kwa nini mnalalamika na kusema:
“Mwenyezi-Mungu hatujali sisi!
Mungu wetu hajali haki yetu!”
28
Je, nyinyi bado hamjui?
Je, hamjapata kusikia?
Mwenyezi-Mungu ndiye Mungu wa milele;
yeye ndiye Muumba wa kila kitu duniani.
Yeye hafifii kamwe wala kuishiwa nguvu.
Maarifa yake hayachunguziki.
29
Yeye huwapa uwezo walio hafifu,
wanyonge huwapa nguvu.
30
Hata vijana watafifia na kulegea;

- - - - -

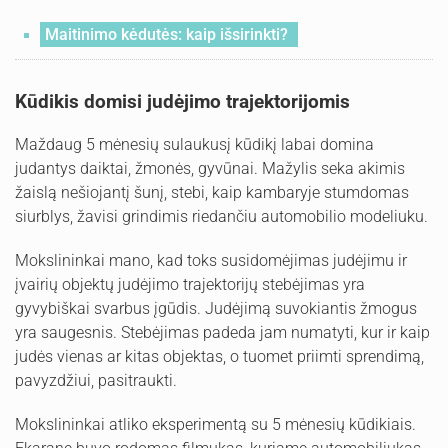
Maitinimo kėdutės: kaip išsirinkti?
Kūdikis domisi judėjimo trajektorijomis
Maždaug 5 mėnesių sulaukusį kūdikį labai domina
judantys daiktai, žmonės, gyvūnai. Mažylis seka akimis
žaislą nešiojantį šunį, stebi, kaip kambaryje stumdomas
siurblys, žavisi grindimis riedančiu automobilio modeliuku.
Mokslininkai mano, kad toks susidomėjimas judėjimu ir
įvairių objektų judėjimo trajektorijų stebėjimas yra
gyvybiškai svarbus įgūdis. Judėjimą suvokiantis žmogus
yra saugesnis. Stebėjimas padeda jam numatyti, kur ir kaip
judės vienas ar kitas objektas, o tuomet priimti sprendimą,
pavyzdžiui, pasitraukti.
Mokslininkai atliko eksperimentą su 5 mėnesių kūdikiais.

- - - - -

Your assignment
Only those lines of the entries above that run from the line containing "įvairių objektų judėjimo" to the line containing "Mokslininkai atliko eksperimentą", both included, should be transcribed exactly.

Solution to the exercise
įvairių objektų judėjimo trajektorijų stebėjimas yra
gyvybiškai svarbus įgūdis. Judėjimą suvokiantis žmogus
yra saugesnis. Stebėjimas padeda jam numatyti, kur ir kaip
judės vienas ar kitas objektas, o tuomet priimti sprendimą,
pavyzdžiui, pasitraukti.
Mokslininkai atliko eksperimentą su 5 mėnesių kūdikiais.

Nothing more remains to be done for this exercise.